= DATASET EXTRACT =

▬▬▬

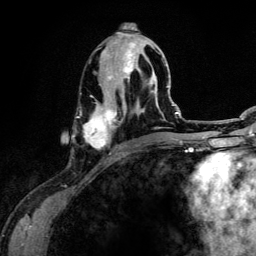
Breast MRI (dynamic contrast-enhanced), one axial slice; position 53 of 134 along the scan axis; cropped to one breast; dynamic contrast-enhanced series, time point 2 of 6 at this slice position (early post-contrast); 3 T; TE 4.2 ms, TR 7.9 ms; 1.2 mm slice thickness; 256 × 256 image matrix. Female patient.
Structures marked on this image (semi-automatic segmentation, software-assisted and operator-edited):
- enhancing-tissue mask used for the functional tumour volume (all voxels passing the contrast-enhancement thresholds inside the analysis volume; usually the tumour): bounding box (x1, y1, x2, y2) in pixels: (84, 32, 164, 155)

▬▬▬

= EXERCISE =
Print the listing word for word, but omit the pictures.

= TASK SOLUTION =
Breast MRI (dynamic contrast-enhanced), one axial slice; position 53 of 134 along the scan axis; cropped to one breast; dynamic contrast-enhanced series, time point 2 of 6 at this slice position (early post-contrast); 3 T; TE 4.2 ms, TR 7.9 ms; 1.2 mm slice thickness; 256 × 256 image matrix. Female patient.
Structures marked on this image (semi-automatic segmentation, software-assisted and operator-edited):
- enhancing-tissue mask used for the functional tumour volume (all voxels passing the contrast-enhancement thresholds inside the analysis volume; usually the tumour): bounding box (x1, y1, x2, y2) in pixels: (84, 32, 164, 155)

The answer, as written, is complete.